26. Natural Theory / A. Speculations on Nature / 1. Nature
Kant's nature is just a system of necessary laws [Bowie on Kant]
     Full Idea: In the first Critique, nature is just a system of necessary laws.
     From: comment on Immanuel Kant (Critique of Pure Reason [1781]) by Andrew Bowie - German Philosophy: a very short introduction 1
     A reaction: This seems to have provoked rebellion in Schiller and the early Romantics, and Kant tried to add teleology to his picture of nature. Leibniz saw nature as dimly alive, and Schiller focused on organisms. Biology is not very lawlike.
Kant identifies nature with the scientific picture of it as the realm of law [Kant, by McDowell]

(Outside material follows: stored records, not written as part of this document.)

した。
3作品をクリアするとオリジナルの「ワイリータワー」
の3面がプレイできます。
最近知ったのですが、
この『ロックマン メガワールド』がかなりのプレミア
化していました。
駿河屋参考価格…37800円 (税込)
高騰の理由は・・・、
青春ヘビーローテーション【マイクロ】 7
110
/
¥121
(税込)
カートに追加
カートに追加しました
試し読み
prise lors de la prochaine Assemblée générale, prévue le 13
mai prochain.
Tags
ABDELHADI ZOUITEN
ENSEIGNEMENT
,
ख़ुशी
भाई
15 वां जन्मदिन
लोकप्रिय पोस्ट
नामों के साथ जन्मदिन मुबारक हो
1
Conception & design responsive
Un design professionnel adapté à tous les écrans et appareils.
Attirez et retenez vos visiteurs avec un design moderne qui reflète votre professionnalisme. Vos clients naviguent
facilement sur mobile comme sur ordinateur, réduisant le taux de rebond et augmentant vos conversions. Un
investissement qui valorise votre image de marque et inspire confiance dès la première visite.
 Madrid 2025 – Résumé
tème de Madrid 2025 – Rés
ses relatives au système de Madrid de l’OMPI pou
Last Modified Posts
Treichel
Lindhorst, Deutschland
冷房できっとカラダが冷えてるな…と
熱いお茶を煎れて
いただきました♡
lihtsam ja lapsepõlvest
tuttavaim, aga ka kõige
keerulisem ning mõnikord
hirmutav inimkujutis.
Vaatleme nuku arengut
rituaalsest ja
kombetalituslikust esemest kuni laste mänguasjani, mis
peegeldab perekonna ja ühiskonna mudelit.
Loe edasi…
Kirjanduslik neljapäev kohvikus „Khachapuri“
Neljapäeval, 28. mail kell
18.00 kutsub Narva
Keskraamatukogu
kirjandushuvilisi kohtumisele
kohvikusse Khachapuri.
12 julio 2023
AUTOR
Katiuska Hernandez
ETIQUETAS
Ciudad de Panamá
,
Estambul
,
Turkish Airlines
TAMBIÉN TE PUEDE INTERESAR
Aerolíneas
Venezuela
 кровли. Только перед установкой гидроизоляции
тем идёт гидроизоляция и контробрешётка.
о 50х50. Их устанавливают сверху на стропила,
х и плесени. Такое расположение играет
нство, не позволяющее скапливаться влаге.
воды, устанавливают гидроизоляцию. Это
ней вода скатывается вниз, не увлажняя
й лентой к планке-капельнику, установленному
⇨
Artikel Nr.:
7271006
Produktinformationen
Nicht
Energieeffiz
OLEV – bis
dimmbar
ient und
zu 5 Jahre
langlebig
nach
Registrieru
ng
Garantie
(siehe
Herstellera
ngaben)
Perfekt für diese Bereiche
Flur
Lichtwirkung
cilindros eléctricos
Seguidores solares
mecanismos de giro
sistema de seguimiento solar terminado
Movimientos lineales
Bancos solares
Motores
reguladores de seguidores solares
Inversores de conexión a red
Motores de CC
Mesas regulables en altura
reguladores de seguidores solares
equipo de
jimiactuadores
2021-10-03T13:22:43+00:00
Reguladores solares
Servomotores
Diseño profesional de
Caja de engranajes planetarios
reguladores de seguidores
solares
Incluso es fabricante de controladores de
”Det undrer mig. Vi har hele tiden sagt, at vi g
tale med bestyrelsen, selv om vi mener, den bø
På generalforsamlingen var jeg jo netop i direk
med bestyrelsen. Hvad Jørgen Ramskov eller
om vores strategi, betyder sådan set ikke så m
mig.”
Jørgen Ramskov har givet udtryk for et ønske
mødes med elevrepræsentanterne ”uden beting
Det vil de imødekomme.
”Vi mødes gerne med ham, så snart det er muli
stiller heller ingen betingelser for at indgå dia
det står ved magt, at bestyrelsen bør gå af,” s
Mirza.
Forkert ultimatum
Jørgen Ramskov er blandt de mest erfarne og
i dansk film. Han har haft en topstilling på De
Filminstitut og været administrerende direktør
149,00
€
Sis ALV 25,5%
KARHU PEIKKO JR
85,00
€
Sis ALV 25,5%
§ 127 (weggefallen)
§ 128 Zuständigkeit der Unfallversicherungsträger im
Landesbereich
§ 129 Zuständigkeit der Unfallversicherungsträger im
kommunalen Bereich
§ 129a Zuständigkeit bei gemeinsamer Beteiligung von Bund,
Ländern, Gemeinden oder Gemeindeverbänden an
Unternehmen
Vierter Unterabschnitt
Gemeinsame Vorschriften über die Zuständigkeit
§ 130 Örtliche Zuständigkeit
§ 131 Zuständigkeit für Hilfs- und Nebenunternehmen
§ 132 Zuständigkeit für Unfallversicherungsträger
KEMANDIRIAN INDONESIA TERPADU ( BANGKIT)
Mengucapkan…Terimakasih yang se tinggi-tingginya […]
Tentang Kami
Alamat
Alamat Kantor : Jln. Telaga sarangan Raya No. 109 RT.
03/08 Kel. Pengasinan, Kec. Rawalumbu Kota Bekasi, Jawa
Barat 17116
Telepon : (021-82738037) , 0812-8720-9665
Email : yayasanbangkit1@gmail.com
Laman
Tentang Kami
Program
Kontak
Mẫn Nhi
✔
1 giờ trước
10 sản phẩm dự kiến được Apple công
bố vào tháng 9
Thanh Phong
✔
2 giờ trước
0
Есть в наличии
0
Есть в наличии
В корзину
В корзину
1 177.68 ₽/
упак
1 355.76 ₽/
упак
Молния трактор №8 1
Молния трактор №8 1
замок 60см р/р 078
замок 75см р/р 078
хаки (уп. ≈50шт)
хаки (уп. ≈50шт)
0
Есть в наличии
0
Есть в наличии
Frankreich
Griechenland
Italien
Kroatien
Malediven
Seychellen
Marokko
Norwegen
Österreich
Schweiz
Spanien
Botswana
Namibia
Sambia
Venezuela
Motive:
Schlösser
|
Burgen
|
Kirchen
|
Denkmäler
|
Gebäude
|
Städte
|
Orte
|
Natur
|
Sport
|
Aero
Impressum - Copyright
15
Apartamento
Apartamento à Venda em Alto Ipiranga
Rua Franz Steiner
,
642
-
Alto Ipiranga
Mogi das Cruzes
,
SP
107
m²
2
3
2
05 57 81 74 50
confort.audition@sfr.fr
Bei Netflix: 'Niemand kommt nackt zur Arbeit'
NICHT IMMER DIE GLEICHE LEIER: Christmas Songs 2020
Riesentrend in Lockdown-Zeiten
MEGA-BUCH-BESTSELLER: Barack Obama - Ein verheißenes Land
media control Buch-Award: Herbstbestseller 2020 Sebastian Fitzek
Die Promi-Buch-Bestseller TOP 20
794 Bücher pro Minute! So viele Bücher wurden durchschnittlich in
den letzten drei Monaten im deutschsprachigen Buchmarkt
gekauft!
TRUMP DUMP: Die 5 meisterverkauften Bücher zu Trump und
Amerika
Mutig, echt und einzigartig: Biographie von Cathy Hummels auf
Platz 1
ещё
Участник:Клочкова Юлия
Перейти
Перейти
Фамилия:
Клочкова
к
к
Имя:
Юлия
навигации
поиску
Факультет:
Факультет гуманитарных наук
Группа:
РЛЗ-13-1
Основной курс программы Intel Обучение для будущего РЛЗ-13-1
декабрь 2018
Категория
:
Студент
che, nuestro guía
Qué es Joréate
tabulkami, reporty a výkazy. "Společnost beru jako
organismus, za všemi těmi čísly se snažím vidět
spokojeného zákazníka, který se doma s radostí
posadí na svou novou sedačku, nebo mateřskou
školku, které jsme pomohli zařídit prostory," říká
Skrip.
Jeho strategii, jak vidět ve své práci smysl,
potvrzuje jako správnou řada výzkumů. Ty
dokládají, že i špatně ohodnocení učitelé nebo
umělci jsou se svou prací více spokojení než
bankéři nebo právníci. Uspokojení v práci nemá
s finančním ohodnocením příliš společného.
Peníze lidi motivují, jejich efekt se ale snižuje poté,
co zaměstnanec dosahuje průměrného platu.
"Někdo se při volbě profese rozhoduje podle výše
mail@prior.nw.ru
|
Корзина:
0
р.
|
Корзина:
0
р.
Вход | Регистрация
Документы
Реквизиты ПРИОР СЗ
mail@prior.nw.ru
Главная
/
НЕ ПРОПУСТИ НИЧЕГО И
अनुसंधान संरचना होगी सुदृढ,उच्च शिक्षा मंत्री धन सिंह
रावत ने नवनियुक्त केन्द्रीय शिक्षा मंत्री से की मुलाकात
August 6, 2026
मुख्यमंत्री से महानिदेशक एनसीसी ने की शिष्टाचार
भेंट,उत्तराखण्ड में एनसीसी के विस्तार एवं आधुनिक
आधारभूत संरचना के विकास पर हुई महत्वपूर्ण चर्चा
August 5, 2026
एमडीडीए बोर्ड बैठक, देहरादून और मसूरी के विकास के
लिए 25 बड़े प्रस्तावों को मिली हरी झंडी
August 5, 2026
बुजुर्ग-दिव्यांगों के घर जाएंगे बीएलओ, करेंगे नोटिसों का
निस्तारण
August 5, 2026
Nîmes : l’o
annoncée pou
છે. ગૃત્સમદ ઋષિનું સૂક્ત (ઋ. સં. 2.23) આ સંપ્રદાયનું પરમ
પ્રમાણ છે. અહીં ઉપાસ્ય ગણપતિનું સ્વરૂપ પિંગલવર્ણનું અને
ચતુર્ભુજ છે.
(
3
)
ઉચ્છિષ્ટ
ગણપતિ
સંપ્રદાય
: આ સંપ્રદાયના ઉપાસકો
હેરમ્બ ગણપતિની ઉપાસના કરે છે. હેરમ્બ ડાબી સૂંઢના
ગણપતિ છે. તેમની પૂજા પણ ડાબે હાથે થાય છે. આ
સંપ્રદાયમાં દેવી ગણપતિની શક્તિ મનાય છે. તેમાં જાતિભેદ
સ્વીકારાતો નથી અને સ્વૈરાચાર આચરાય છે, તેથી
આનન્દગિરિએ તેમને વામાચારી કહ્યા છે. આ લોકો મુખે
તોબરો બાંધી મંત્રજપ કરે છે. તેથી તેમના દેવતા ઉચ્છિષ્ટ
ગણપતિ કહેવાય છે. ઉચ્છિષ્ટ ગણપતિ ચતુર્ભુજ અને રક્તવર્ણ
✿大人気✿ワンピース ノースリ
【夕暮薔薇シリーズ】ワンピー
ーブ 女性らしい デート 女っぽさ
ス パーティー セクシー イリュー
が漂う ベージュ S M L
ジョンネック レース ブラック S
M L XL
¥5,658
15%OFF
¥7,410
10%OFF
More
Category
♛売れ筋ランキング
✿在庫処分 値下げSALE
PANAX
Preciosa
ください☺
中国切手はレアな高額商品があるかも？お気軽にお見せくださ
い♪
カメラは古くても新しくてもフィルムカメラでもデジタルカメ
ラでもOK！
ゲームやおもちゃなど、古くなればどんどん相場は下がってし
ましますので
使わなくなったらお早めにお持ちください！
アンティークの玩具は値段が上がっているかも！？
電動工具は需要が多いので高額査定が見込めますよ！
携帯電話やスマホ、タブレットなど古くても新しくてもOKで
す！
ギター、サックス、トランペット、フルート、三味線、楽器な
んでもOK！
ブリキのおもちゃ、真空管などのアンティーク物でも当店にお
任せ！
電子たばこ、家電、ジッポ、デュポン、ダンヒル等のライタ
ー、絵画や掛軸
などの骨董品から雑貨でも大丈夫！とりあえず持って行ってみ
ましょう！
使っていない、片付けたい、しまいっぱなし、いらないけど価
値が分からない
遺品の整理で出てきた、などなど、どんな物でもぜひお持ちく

     Full Idea: For Kant the idea of nature is the idea of the realm of law, the idea that came into focus with the rise of modern science.
     From: report of Immanuel Kant (Critique of Pure Reason [1781]) by John McDowell - Mind and World V.4
     A reaction: Any doubts about the existence of laws of nature (e.g. Ideas 5470, 6781, 5474) would pull the mat out from under this view. I am inclined to view nature as the realm of natural kinds, which give rise to the regularities we call 'laws'.
26. Natural Theory / A. Speculations on Nature / 2. Natural Purpose / b. Limited purposes
Reason must assume as necessary that everything in a living organism has a proportionate purpose [Kant]
     Full Idea: Regarding the nature of living beings in this world, reason must assume as a necessary principle that no organ, no faculty, nothing superfluous, or disproportionate to its use, hence nothing purposeless, is to be met with.
     From: Immanuel Kant (Critique of Pure Reason [1781], B425)
     A reaction: Extraordinary to treat this as an a priori truth! In fact Darwin seems to have discovered that most organs have a purpose, but sometimes they have become redundant, and certainly they can be disproportionate. Did Kant really need that massive intellect?
26. Natural Theory / A. Speculations on Nature / 7. Later Matter Theories / c. Matter as extension
Extension and impenetrability together make the concept of matter [Kant]
     Full Idea: Extension and impenetrability together constitute the concept of matter.
     From: Immanuel Kant (Critique of Pure Reason [1781], B646/A618)
     A reaction: Descartes had settled for extension alone. Kant's simple claim is probably now just a historical footnote, as we would now turn to physicists to define matter. Extension might survive, but impenetrability is not a key notion in quantum mechanics.